Independent monitors have verified the mass transfer of Ukrainian children to Russia. Kyiv’s figures, officials say, are drawn from documented cases and closely match estimates from the United Nations and other international bodies.

Russian state media have amplified Vladimir Putin’s claim that Kyiv is “inflating” the number of minors taken to Russia, with the Kremlin leader insisting that “it turned out there aren’t that many children.”

The claim is demonstrably false, contradicted by findings from a wide range of international organizations.

The UN, Human Rights Watch, OSCE, Amnesty International, the Institute for the Study of War and others have documented large-scale instances of Ukrainian children being taken without parental consent.
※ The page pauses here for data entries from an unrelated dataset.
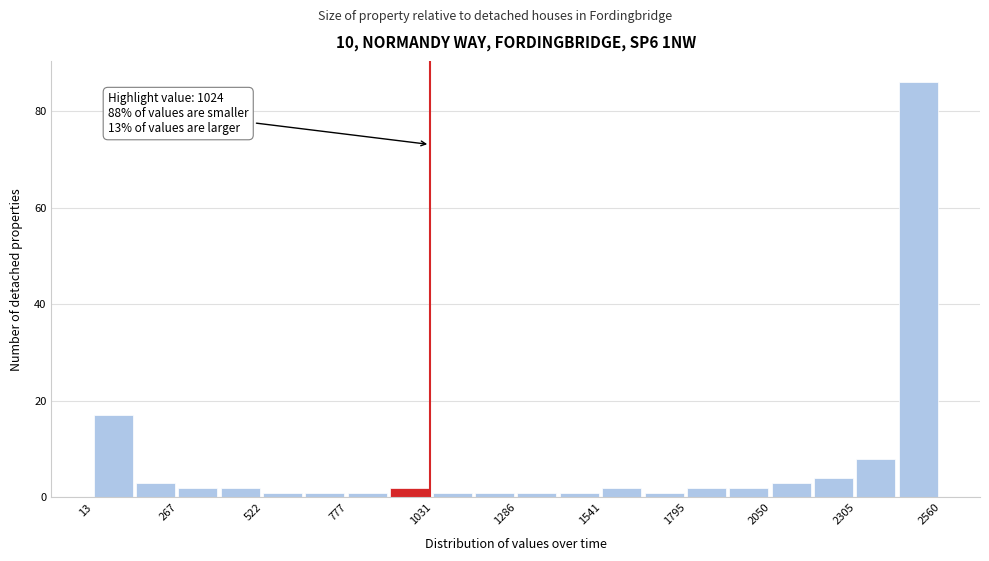

Read against the x-axis, roughly where is the centre of the tallest bar?

2500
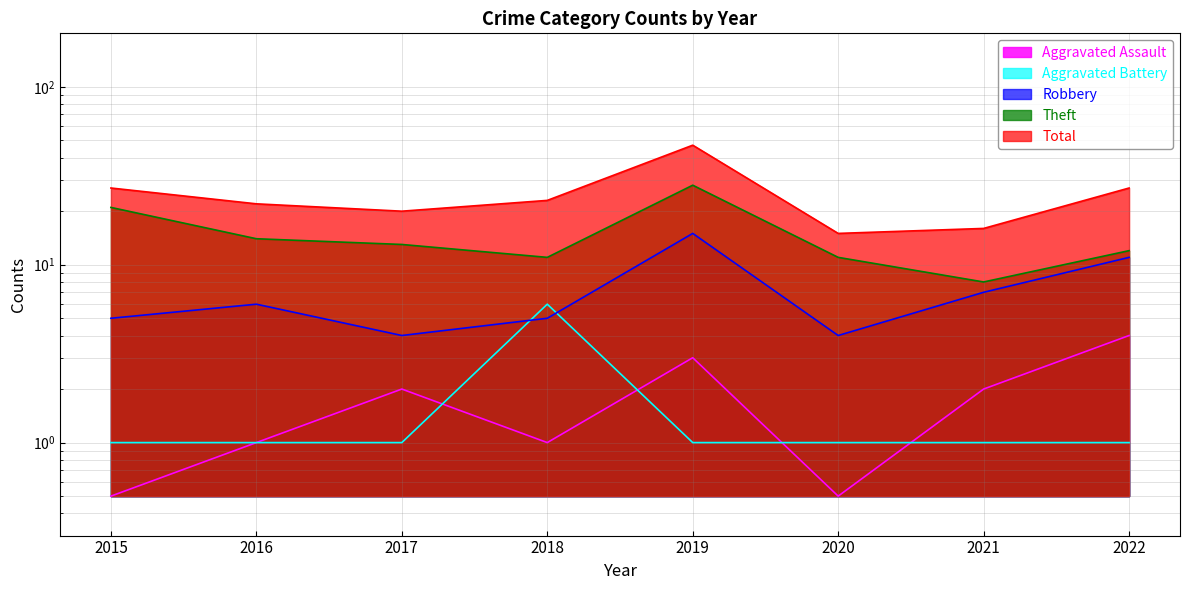

At which category is the sum across all series the highest?

2019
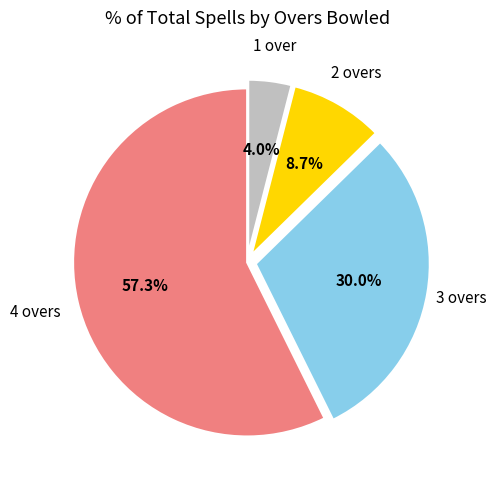

What is the ratio of the value at 4 overs to the value at 3 overs?

1.9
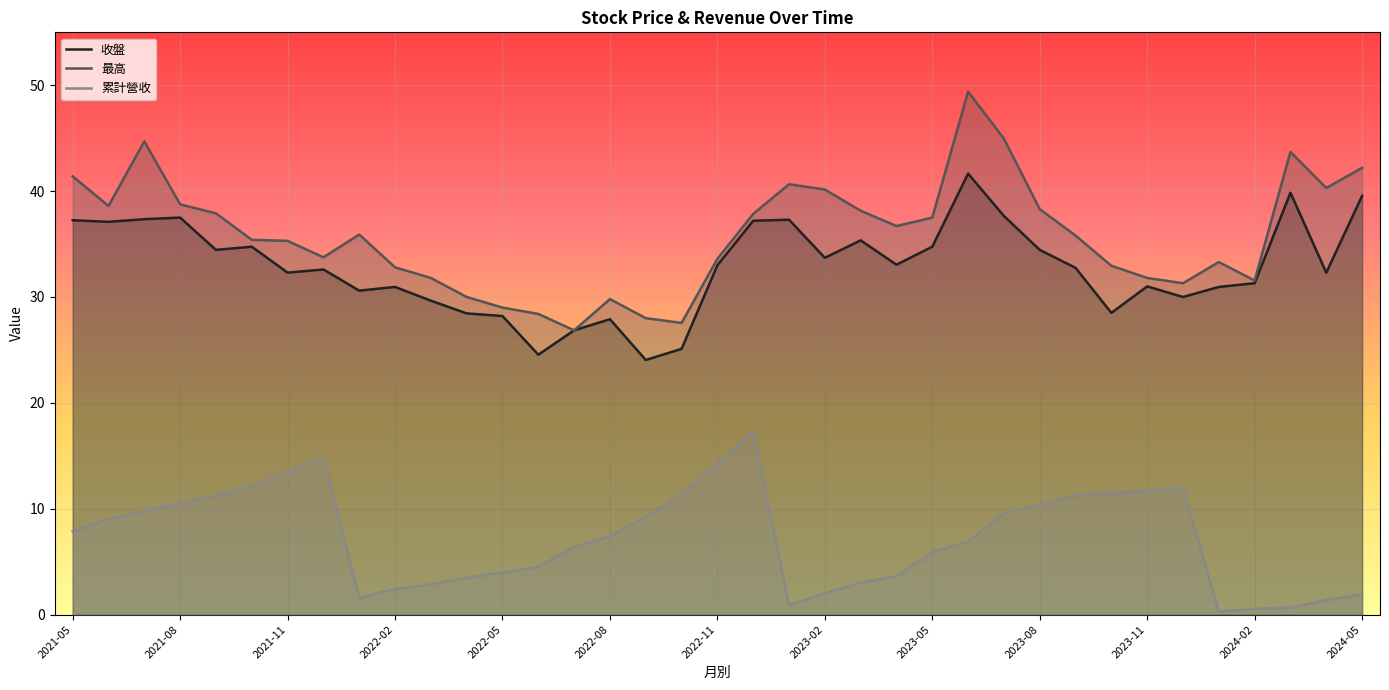

Reading left to right, extract all data points from this chart.

收盤: 2024-05=39.5	2024-04=32.3	2024-03=39.9	2024-02=31.3	2024-01=30.9	2023-12=30.0	2023-11=31.0	2023-10=28.5	2023-09=32.8	2023-08=34.5	2023-07=37.6	2023-06=41.6	2023-05=34.8	2023-04=33.0	2023-03=35.4	2023-02=33.7	2023-01=37.3	2022-12=37.2	2022-11=33.0	2022-10=25.1	2022-09=24.1	2022-08=27.9	2022-07=26.9	2022-06=24.6	2022-05=28.2	2022-04=28.4	2022-03=29.6	2022-02=30.9	2022-01=30.6	2021-12=32.6	2021-11=32.3	2021-10=34.8	2021-09=34.5	2021-08=37.5	2021-07=37.4	2021-06=37.1	2021-05=37.2
最高: 2024-05=42.2	2024-04=40.3	2024-03=43.7	2024-02=31.6	2024-01=33.3	2023-12=31.3	2023-11=31.8	2023-10=33.0	2023-09=35.8	2023-08=38.3	2023-07=45.0	2023-06=49.4	2023-05=37.5	2023-04=36.7	2023-03=38.1	2023-02=40.1	2023-01=40.6	2022-12=37.9	2022-11=33.6	2022-10=27.6	2022-09=28.0	2022-08=29.8	2022-07=26.9	2022-06=28.4	2022-05=29.0	2022-04=30.0	2022-03=31.8	2022-02=32.8	2022-01=35.9	2021-12=33.8	2021-11=35.3	2021-10=35.4	2021-09=37.9	2021-08=38.8	2021-07=44.7	2021-06=38.6	2021-05=41.4
累計營收: 2024-05=1.9	2024-04=1.4	2024-03=0.7	2024-02=0.5	2024-01=0.3	2023-12=11.9	2023-11=11.7	2023-10=11.5	2023-09=11.2	2023-08=10.4	2023-07=9.6	2023-06=6.9	2023-05=5.9	2023-04=3.6	2023-03=3.0	2023-02=2.0	2023-01=0.9	2022-12=17.3	2022-11=14.2	2022-10=11.3	2022-09=9.2	2022-08=7.4	2022-07=6.4	2022-06=4.5	2022-05=4.0	2022-04=3.5	2022-03=2.9	2022-02=2.4	2022-01=1.6	2021-12=14.9	2021-11=13.5	2021-10=12.1	2021-09=11.2	2021-08=10.5	2021-07=9.8	2021-06=9.0	2021-05=7.9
While the exact figure remains elusive—given limited access to occupied territories and Moscow’s refusal to provide reliable data—researchers say the number is in the hundreds of thousands. Russian authorities frequently change the children’s names and citizenship records, further obscuring the scale. Yale University’s Humanitarian Research Lab has compiled a database of more than 30,000 abducted children from over 100 locations.

Ukraine’s Bring Kids Back UA initiative is also tracking minors taken by Russia. Its database lists 19,546 children, of whom 1,480 have been returned from deportation or forced relocation.

Moscow officials and state media have openly acknowledged the transfer of Ukrainian children to Russian families. Children’s rights commissioner Maria Lvova-Belova has said in interviews that she personally “adopted” a child from Donbas — an act that constitutes a direct breach of the Geneva Convention. She has also boasted publicly of tens of thousands of Ukrainian children in Russia, the removal of orphans to Russian territory, their placement in families, and their acquisition of Russian citizenship.

In March 2023, the International Criminal Court in The Hague issued arrest warrants for Vladimir Putin and Russian Presidential Commissioner for Children’s Rights Maria Lvova-Belova over the illegal deportation of Ukrainian children.

Moscow’s claim that Kyiv is inflating the figures is part of a broader effort to reframe the narrative — shifting attention from the war crime itself to a dispute over statistics. But independently verified evidence shows the deportations are large-scale, systematic, and well documented.

StopFake has previously debunked Kremlin assertions that Ukraine fabricated reports of Russia abducting 20,000 children.